KG ontology for Req2Test

Fig. 8
figure 8

Sample KG for Req2Test in Neo4j Database

6.2 Phase 2—KG Based Req2Test Application

This phase uses the information extraction tool to extract the test intent from the requirement statements. Once the test intent is found, the corresponding nodes are queried in the KG. Since usually the requirements do not mention all the test case conditions, these missing conditions are grabbed from the KG.

7 Summary

Knowledge graph is a powerful tool that can be used to efficiently represent complex systems. While the existing KG has leveraged primarily structured data, new techniques need to be developed in NER and RE to handle semi-structured and unstructured data.
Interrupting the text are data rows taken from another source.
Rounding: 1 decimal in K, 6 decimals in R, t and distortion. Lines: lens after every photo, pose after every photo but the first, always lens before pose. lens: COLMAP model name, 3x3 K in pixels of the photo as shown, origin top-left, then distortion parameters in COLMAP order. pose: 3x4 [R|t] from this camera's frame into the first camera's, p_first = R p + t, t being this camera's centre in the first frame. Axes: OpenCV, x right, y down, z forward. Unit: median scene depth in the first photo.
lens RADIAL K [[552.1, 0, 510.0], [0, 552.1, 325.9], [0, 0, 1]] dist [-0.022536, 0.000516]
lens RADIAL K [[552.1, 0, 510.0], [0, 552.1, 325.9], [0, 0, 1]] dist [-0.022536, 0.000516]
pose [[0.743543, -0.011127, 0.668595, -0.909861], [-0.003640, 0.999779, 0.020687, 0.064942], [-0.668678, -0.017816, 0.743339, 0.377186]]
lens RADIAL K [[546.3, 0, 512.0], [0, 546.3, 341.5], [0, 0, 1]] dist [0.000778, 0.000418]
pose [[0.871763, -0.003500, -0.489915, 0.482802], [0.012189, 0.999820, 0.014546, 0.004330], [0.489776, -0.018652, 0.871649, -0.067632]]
The current NER and RE algorithms have challenges when applied to industrial domain applications. We have proposed two algorithms, namely Higher-Order CRF with automatic feature engineering and AugmentedIE, that tackle challenges in off-the-shelf NER and RE models, respectively. There are several deep learning approaches which can be applied to potentially improve the performance of NER and RE models. For example, recent works have proposed leveraging transfer learning, where a pre-trained neural network is used as a starting point and fine-tuned with the less amount of labeled data in the target domain. Another recent advancement in NLP uses attention models to improve the performance of NER and RE models. Attention models can remember long-term dependencies in text and use that to make better prediction on tasks.